As mentioned in the introduction, there is a wide range of possible research uses for structural connectivity data. While, for some of these, specialized software may be useful, we made sure that there is a low entry threshold in that the structural connectivity matrices are ready for direct usage without any further requirements. The data are thus already fully preprocessed and saved in the form of tab-delineated text files loadable by using arbitrary software or scripting/programming language. For the convenience of the substantial part of the neuroimaging community using Matlab, the data can also easily be loaded using Matlab, as one file.

Specific examples of uses of the data include the analysis of the graph-theoretical properties of the brain structural network; to this end, among other tools, the Brain Connectivity Toolbox31 or BioImage Suite32 (used to create Fig. 2) might serve as a useful entry tool.

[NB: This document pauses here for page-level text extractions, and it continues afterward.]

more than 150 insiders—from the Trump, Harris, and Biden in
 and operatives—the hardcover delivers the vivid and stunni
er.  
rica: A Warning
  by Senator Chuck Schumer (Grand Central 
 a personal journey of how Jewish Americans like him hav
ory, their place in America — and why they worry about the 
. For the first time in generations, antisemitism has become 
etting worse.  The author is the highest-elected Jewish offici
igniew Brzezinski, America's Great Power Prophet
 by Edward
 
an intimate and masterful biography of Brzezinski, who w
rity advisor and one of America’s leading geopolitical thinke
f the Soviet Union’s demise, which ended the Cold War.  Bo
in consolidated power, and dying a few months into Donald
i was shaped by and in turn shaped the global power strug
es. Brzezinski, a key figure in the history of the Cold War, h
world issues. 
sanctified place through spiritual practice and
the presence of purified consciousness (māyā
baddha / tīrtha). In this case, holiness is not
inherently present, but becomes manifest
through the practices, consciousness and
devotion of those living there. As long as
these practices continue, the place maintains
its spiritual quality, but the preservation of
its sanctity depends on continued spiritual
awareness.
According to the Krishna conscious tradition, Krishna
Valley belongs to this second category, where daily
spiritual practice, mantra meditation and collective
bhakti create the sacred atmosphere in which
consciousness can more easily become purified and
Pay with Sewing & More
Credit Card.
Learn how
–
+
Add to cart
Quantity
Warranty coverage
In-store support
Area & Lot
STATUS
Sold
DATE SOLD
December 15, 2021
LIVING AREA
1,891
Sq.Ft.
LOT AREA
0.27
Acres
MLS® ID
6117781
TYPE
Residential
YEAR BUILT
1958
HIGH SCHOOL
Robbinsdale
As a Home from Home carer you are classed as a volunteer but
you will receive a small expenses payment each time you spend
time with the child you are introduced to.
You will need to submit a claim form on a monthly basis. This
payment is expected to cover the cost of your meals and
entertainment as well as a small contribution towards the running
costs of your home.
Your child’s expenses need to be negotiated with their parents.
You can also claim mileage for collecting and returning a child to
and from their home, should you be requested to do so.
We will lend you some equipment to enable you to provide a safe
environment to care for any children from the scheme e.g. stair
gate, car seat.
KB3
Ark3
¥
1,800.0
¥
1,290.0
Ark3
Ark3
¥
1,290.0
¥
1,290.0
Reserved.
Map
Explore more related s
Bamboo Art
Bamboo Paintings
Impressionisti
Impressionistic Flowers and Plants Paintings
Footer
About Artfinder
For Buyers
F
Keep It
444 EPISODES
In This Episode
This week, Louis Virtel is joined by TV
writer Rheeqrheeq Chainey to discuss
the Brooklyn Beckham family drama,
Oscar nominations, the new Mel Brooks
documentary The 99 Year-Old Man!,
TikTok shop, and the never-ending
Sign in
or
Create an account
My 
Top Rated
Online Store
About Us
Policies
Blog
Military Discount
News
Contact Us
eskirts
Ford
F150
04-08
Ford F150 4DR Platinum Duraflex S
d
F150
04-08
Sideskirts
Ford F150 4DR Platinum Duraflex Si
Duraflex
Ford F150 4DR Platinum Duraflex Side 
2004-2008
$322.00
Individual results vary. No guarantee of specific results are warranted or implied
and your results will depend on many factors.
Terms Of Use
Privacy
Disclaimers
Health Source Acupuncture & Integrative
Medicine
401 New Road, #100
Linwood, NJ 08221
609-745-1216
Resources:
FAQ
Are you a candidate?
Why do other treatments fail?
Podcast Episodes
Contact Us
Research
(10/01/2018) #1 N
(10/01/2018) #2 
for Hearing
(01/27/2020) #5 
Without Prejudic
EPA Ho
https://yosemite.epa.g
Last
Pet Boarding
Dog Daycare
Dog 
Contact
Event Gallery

Another important example is using the structural connectivity to model dynamics of brain activity and functional connectivity, either by mass models primarily focusing on reproducing BOLD signal features33 or by more detailed large-scale models34. Due to the simplicity of the format and the relatively straightforward interpretation of the presented matrices creating the underlying connectome either for the plethora of existing toolkits (e.g.35,36,37,38,39) or custom-written code should not pose a challenge for modellers. Apart from conducting novel analyses, we encourage researchers to try to replicate and extend any of the results that have been reported by the use of (a subset of) the current dataset11,15,16, or other results in the literature that used structural connectivity data derived with the same30 or other methodologies to test the robustness of the previously reported analyses and simulation results.

For analysis of structural brain connectivity matrices, as well as its use for modelling brain activity, it is important to keep in mind some inherent methodological limitations and challenges of the process of estimation of the brain connectivity structure using diffusion-weighted imaging. We refer the reader to a detailed review of these40, however, point out here at least those most relevant for interpreting the results of such enterprise. The first point is that, albeit the structural connectivity obtained by the standard methods is directed (i.e. not symmetrical), the interpretation of the direction of these links is not straightforward and the matrices are thus most commonly symmetrized before being used. We comment more on this point in the Technical Validation section. Secondly, due to the inherent difficulty of the tracking of the path of white matter tracts through bundles where they intertwine with other tracts, the interhemispheric connectivity between contralateral hemispheres is typically underestimated in SC matrices. Conversely, tractography-based methods of estimating structural connectivity tend to suffer from false positives, and some thresholding of the matrices might thus be warranted41.